[Chart-based quiz items]
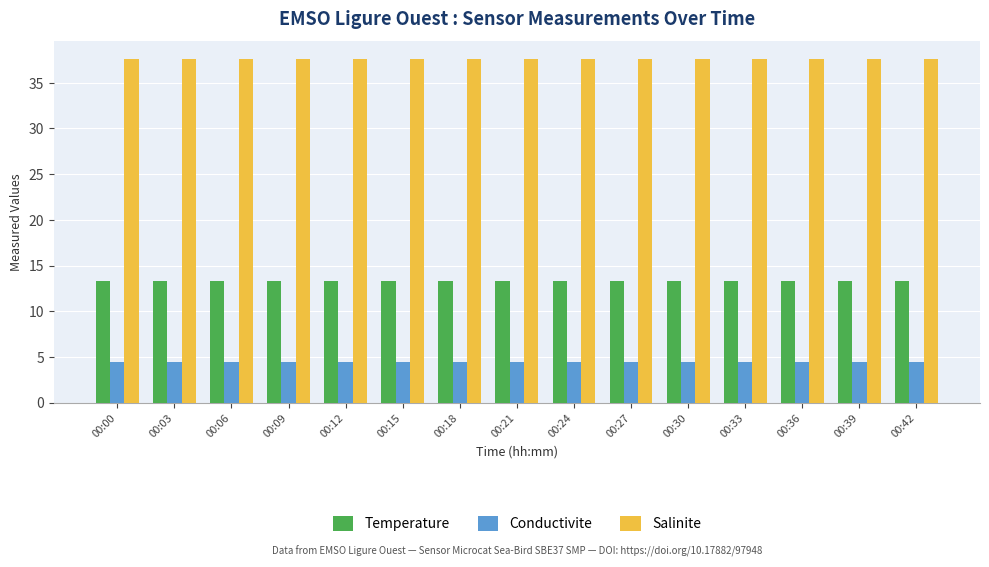

Is the value of Temperature at 00:00 greater than the value of Conductivite at 00:15?

Yes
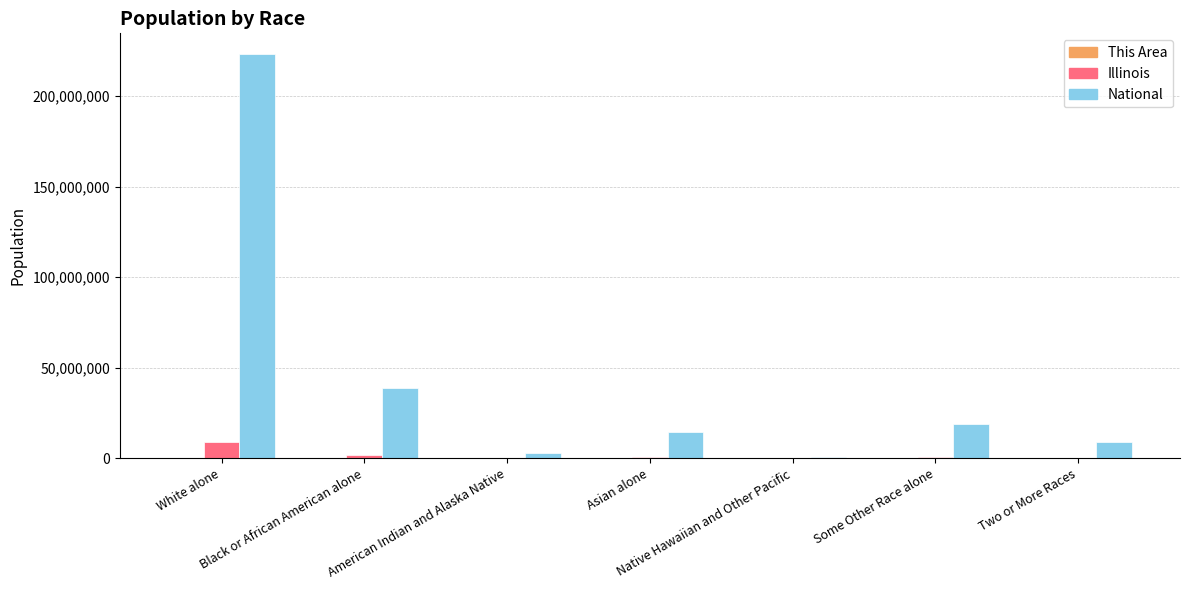

Which series has the largest total across all categories?

National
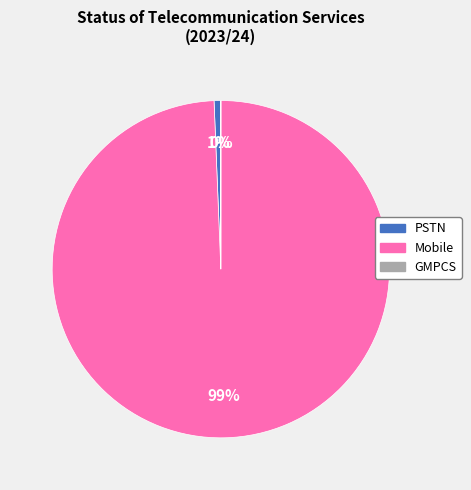

What is the largest slice in the pie chart?

Mobile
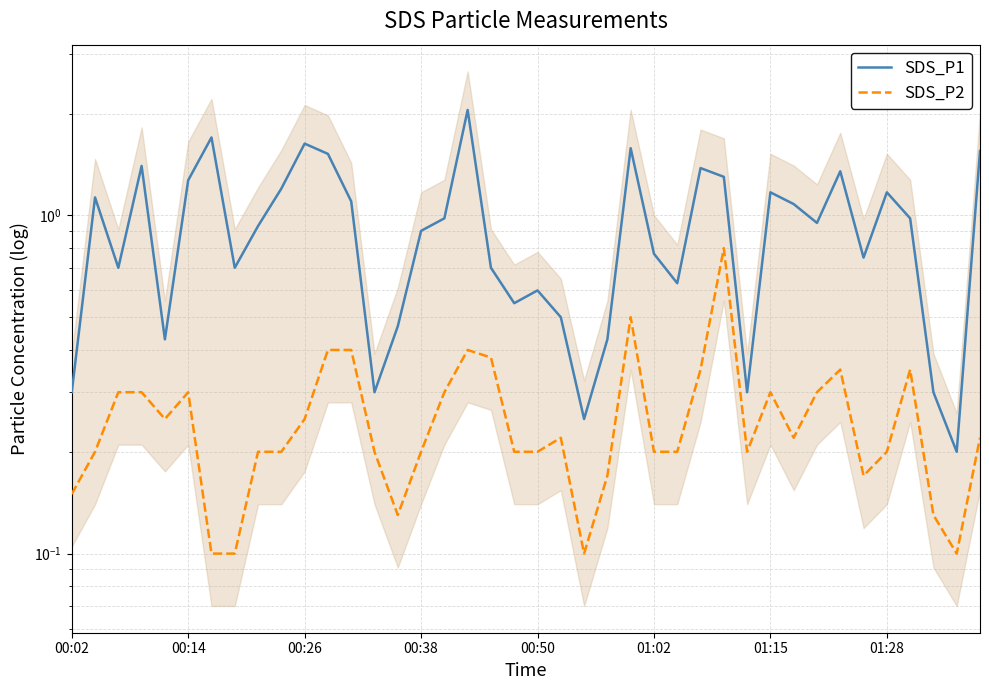

What is the difference between the maximum and minimum values in the SDS_P1 series?

1.8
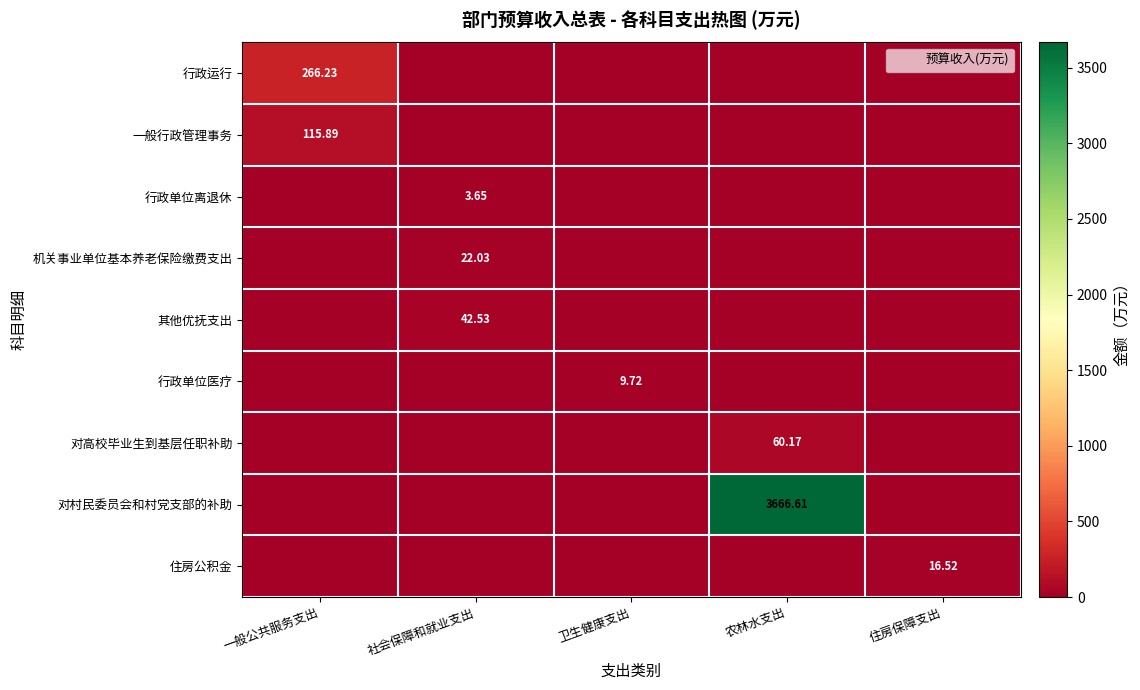

The 机关事业单位基本养老保险缴费支出 series shows 15.0 at 农林水支出. True or false?

False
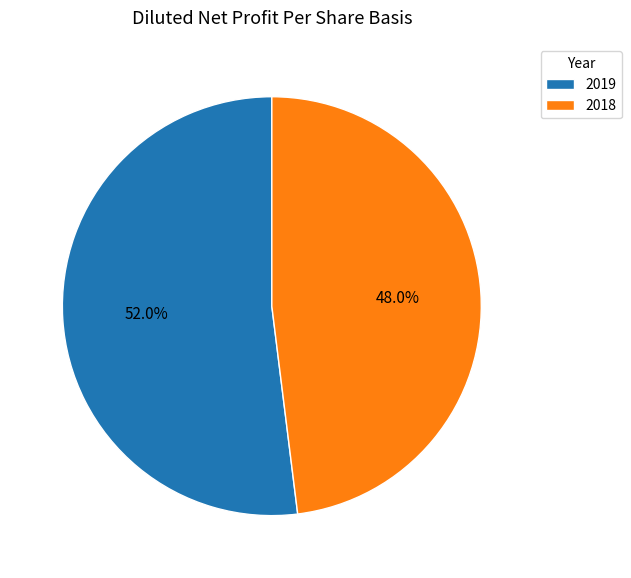

Rank the categories by value from lowest to highest.

2018, 2019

Exercise instructions:
Render all of the items above as a JSON list of strings with one string per line, omitting blank lines and leaving out the pictures.

Response area:
[
  "Is the value of Temperature at 00:00 greater than the value of Conductivite at 00:15?",
  "Yes",
  "Which series has the largest total across all categories?",
  "National",
  "What is the largest slice in the pie chart?",
  "Mobile",
  "What is the difference between the maximum and minimum values in the SDS_P1 series?",
  "1.8",
  "The 机关事业单位基本养老保险缴费支出 series shows 15.0 at 农林水支出. True or false?",
  "False",
  "Rank the categories by value from lowest to highest.",
  "2018, 2019"
]